Saved data entries
>>>>

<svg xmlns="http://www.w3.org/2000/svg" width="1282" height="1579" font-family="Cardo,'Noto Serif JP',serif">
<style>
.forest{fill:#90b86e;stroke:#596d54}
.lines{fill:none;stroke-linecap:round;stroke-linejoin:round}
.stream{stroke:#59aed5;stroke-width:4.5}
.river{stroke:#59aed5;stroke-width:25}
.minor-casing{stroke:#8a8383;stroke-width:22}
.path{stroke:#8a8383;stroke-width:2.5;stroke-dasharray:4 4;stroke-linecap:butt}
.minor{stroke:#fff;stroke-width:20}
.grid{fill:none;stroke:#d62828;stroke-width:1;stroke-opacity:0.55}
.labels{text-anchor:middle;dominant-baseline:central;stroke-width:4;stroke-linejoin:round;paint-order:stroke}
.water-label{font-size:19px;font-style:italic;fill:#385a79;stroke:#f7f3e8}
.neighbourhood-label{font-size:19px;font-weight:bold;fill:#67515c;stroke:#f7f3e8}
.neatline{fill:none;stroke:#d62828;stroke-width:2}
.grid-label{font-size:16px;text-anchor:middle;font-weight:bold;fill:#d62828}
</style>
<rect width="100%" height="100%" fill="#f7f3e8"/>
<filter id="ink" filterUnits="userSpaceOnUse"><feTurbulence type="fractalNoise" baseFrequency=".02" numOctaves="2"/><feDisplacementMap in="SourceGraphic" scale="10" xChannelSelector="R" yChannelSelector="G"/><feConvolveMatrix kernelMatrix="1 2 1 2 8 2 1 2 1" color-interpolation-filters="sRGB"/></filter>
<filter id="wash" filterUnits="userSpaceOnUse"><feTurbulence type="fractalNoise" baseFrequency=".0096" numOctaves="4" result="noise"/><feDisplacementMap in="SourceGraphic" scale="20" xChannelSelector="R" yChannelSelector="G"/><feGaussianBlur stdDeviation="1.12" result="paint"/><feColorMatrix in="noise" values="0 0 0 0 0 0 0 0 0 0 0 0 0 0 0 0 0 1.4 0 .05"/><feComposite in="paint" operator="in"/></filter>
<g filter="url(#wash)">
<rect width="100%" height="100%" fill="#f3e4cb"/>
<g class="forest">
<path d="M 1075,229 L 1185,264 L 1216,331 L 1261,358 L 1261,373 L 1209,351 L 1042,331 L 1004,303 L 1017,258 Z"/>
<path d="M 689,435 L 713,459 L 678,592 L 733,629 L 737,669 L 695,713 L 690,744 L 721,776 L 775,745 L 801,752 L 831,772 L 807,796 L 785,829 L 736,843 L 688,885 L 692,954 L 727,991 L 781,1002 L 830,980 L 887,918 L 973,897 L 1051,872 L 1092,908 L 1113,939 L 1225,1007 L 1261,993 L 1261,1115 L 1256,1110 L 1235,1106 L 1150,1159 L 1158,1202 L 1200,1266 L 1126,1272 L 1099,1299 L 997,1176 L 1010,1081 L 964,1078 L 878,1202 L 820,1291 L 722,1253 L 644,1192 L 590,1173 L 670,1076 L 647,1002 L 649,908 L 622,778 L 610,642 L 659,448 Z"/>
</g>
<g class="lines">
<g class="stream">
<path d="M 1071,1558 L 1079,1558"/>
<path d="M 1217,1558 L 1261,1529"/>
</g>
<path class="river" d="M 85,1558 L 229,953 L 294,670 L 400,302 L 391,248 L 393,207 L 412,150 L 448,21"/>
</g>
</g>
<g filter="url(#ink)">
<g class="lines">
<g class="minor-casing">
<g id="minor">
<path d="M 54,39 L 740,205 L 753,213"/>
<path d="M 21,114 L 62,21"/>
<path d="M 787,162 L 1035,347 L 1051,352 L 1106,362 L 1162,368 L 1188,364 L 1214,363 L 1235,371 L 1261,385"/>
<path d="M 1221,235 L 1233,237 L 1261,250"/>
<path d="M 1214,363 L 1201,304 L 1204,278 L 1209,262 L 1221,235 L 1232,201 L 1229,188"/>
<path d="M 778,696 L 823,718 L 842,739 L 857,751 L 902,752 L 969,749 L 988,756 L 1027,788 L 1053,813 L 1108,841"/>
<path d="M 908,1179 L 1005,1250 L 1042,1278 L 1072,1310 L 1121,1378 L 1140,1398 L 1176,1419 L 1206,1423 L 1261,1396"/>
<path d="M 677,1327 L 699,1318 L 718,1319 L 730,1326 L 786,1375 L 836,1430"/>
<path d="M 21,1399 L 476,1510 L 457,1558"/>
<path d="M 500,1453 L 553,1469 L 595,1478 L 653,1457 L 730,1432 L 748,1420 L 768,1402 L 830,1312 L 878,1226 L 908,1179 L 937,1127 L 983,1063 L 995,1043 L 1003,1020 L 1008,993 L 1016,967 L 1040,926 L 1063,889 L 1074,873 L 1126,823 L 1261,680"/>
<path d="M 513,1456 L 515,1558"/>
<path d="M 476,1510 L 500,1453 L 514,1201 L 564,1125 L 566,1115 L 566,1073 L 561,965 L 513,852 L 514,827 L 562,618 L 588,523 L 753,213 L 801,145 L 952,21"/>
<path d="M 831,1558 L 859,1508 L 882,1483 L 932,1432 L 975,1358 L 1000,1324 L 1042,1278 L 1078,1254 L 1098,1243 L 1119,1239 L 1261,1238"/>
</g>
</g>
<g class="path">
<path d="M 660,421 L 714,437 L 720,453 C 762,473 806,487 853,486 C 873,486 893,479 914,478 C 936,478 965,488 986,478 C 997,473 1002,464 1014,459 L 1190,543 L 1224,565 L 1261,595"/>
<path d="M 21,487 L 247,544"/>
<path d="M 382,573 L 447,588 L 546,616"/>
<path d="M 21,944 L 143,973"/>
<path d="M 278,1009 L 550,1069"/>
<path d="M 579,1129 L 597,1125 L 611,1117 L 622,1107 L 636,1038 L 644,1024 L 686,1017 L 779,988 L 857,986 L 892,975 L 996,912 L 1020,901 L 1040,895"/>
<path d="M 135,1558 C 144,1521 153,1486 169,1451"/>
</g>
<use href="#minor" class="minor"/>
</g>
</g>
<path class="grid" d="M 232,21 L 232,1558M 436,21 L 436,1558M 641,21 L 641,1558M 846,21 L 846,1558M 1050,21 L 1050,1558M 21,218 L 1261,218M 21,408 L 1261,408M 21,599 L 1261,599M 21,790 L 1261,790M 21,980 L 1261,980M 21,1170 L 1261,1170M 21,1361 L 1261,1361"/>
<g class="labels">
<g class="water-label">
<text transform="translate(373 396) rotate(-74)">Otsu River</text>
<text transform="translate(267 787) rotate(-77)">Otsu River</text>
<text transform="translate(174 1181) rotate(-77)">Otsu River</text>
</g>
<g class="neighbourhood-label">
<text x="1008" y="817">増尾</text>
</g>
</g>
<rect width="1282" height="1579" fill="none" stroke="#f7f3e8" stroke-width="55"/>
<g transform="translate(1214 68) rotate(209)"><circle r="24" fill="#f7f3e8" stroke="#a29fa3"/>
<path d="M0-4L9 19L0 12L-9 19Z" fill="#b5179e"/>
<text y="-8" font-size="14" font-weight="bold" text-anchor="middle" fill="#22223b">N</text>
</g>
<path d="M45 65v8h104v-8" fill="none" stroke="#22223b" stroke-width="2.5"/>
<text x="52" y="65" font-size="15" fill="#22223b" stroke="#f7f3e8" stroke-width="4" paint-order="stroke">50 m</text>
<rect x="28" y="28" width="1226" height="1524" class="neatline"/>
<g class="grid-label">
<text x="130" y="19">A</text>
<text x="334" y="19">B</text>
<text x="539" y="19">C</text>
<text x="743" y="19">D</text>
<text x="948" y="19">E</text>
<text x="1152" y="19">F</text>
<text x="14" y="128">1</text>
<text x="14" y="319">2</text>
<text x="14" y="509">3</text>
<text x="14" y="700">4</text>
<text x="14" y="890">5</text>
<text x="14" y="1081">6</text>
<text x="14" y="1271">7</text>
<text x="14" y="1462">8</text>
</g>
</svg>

<<<<
>>>>

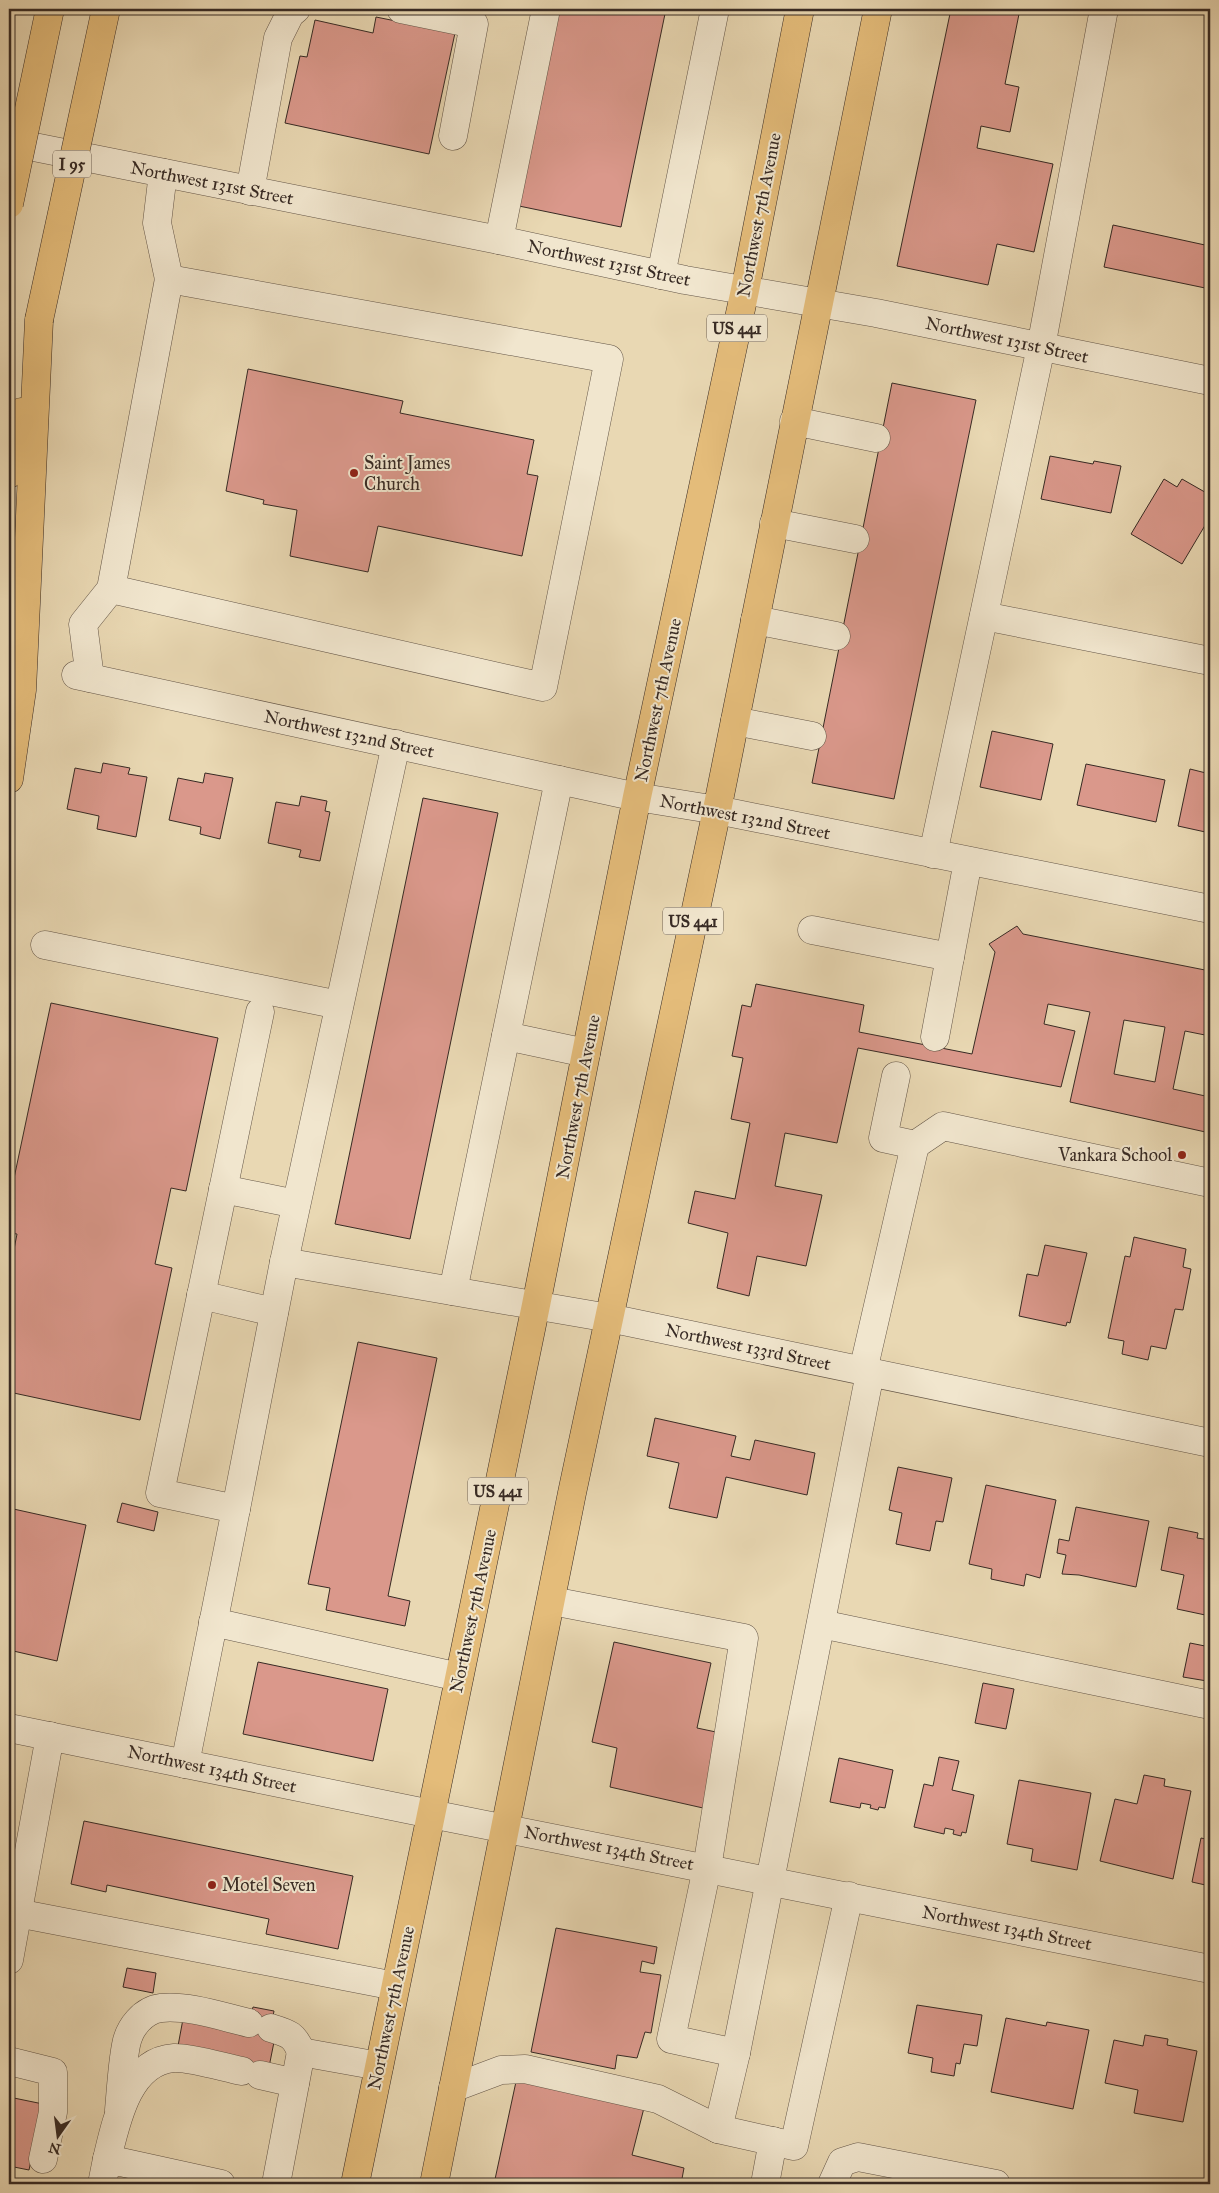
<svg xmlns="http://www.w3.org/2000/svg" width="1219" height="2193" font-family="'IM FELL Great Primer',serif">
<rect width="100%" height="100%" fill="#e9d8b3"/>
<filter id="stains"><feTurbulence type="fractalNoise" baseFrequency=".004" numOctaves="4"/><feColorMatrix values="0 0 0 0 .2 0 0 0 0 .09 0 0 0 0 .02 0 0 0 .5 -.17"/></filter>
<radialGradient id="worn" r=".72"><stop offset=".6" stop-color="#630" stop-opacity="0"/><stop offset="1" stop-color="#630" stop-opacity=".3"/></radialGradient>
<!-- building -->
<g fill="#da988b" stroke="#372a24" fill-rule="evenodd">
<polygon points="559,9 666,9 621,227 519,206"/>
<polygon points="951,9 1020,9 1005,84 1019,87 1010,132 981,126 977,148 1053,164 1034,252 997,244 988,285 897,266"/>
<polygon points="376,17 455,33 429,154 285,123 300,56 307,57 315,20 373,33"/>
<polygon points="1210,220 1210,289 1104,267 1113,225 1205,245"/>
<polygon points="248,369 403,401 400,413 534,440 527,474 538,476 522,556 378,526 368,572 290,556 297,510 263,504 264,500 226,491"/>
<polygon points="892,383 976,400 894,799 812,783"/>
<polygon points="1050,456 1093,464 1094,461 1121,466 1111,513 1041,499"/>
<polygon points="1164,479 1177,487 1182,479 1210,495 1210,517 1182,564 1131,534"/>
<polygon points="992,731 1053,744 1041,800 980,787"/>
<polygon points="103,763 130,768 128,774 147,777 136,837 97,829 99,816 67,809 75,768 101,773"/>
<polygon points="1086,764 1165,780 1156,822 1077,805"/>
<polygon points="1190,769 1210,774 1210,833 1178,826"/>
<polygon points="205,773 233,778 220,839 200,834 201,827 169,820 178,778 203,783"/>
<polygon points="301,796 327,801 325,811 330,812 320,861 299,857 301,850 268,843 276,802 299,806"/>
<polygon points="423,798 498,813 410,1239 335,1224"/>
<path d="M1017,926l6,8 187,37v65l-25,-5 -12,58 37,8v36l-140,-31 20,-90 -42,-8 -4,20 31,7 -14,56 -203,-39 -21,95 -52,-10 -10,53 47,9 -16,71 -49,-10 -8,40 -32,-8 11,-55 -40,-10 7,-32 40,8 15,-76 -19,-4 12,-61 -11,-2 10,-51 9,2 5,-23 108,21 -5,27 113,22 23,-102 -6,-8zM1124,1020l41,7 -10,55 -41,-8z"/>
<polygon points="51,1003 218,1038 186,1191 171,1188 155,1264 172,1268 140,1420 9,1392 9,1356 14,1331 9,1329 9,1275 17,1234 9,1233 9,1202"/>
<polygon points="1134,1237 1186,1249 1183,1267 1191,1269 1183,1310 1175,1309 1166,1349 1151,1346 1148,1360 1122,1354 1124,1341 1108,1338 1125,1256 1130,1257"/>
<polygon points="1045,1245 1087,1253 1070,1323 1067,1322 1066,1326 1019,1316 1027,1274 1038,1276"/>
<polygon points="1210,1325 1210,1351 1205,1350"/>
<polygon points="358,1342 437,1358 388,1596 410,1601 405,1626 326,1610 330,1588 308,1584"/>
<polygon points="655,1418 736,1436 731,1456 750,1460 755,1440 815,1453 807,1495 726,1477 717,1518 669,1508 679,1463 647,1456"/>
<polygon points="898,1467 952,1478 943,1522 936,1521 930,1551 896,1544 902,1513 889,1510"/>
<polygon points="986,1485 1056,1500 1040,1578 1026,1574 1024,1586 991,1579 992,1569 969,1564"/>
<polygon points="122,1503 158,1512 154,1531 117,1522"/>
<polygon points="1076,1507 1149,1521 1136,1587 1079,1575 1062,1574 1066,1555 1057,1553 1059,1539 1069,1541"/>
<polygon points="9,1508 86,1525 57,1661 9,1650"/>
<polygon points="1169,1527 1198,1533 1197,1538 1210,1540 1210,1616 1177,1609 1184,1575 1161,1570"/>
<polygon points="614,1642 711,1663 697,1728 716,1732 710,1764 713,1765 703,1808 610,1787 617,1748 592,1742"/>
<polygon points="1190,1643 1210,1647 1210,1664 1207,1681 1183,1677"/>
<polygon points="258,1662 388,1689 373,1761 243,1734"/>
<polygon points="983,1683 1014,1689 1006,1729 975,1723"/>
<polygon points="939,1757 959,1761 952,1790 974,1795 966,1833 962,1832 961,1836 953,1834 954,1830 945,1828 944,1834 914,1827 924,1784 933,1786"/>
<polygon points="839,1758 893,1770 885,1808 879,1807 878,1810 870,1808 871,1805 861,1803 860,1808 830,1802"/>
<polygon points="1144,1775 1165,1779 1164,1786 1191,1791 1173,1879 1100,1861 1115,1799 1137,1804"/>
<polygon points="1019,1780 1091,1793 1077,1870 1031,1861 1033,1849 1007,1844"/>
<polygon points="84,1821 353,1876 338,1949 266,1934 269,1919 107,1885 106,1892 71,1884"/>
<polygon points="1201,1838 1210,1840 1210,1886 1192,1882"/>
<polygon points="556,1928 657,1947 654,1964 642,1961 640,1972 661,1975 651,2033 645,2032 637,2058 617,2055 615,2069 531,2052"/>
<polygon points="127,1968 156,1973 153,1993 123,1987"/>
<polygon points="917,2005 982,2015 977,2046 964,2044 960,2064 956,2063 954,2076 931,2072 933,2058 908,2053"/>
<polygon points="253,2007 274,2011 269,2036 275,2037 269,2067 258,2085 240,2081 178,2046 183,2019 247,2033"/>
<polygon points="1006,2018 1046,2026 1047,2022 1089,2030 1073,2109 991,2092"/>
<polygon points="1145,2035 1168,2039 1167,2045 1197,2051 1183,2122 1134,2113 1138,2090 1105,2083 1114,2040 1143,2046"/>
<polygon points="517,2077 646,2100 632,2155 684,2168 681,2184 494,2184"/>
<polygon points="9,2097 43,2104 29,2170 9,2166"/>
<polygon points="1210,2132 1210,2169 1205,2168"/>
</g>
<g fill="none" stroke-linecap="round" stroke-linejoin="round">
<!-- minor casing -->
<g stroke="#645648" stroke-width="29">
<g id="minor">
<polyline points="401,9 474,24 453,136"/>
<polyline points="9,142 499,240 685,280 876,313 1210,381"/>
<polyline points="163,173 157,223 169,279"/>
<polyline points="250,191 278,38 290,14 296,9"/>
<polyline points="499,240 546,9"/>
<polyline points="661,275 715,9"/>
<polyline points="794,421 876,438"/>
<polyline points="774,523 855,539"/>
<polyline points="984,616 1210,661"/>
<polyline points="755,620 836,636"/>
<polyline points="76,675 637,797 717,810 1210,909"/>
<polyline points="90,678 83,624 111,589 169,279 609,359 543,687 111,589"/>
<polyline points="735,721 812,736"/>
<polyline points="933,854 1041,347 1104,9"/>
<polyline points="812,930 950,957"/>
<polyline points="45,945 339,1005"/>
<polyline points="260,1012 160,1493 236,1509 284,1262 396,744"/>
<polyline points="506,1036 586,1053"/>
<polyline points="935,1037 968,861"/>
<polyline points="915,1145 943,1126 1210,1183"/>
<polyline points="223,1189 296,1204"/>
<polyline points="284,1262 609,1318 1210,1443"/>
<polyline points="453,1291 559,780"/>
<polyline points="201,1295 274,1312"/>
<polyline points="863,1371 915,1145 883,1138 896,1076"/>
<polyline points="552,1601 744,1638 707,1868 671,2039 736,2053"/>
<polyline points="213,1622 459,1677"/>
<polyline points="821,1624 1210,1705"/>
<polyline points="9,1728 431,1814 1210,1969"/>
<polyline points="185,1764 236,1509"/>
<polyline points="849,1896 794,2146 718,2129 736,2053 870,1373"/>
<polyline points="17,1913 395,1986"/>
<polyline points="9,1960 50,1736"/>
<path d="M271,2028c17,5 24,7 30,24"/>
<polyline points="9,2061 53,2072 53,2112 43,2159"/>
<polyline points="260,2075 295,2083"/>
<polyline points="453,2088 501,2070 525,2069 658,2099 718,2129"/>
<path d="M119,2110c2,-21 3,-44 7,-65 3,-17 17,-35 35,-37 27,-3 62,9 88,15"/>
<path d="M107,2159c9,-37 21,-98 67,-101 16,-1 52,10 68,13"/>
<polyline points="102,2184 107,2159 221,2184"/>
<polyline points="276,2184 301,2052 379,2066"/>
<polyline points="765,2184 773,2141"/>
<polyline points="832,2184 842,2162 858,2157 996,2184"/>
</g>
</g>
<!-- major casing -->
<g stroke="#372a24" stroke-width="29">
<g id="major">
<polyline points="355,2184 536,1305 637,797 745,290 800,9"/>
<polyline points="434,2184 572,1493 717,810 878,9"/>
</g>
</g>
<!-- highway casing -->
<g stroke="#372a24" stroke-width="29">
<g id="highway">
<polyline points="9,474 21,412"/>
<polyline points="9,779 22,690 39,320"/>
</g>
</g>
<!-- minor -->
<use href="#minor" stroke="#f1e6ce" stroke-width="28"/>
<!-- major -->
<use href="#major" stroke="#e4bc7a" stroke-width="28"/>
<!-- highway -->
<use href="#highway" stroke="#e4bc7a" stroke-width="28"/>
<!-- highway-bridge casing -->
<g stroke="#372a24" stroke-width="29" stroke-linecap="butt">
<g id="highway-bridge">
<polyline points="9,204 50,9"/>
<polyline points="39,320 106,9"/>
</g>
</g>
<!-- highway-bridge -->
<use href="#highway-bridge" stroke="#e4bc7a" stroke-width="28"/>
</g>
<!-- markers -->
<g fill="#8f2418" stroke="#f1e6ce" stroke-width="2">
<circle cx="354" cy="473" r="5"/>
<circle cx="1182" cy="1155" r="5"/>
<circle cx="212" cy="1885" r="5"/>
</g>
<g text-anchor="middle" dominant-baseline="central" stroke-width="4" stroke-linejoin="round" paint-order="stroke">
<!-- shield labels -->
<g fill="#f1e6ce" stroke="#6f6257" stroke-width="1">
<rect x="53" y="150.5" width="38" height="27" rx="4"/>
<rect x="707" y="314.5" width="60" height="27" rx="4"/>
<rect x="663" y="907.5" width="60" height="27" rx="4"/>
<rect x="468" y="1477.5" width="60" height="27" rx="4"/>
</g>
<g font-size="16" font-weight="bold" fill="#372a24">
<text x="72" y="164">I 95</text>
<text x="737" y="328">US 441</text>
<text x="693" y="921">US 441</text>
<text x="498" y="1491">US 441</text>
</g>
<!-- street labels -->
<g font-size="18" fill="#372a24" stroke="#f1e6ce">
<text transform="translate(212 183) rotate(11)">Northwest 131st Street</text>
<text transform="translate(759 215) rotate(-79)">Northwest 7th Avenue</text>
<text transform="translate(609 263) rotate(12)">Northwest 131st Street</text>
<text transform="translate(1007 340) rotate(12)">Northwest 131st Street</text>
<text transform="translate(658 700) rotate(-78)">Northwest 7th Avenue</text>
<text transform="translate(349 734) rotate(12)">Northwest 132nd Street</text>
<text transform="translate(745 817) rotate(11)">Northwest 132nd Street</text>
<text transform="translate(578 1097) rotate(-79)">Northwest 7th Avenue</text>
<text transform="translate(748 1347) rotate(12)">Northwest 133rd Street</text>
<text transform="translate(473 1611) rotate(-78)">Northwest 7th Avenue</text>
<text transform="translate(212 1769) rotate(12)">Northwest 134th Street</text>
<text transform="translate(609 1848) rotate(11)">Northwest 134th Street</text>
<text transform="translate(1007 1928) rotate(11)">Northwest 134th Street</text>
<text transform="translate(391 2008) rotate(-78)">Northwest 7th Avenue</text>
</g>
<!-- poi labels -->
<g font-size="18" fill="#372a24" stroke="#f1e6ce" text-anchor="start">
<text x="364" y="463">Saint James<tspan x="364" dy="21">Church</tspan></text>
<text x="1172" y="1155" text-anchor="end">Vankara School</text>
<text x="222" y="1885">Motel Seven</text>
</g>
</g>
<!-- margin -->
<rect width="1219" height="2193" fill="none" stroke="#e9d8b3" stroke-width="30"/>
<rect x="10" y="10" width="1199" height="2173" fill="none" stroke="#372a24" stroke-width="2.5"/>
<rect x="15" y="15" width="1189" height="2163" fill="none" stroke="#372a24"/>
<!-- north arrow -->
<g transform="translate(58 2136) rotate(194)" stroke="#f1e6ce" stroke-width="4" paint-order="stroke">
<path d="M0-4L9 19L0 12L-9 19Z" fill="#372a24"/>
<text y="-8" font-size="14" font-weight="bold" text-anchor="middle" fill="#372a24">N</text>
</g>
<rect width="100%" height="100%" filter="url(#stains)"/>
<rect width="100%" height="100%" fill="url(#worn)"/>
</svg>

<<<<

■ TASK GOAL:
The required output is every line above that contains the string "feDisplacementMap".

■ OUTPUT BELOW:
<filter id="ink" filterUnits="userSpaceOnUse"><feTurbulence type="fractalNoise" baseFrequency=".02" numOctaves="2"/><feDisplacementMap in="SourceGraphic" scale="10" xChannelSelector="R" yChannelSelector="G"/><feConvolveMatrix kernelMatrix="1 2 1 2 8 2 1 2 1" color-interpolation-filters="sRGB"/></filter>
<filter id="wash" filterUnits="userSpaceOnUse"><feTurbulence type="fractalNoise" baseFrequency=".0096" numOctaves="4" result="noise"/><feDisplacementMap in="SourceGraphic" scale="20" xChannelSelector="R" yChannelSelector="G"/><feGaussianBlur stdDeviation="1.12" result="paint"/><feColorMatrix in="noise" values="0 0 0 0 0 0 0 0 0 0 0 0 0 0 0 0 0 1.4 0 .05"/><feComposite in="paint" operator="in"/></filter>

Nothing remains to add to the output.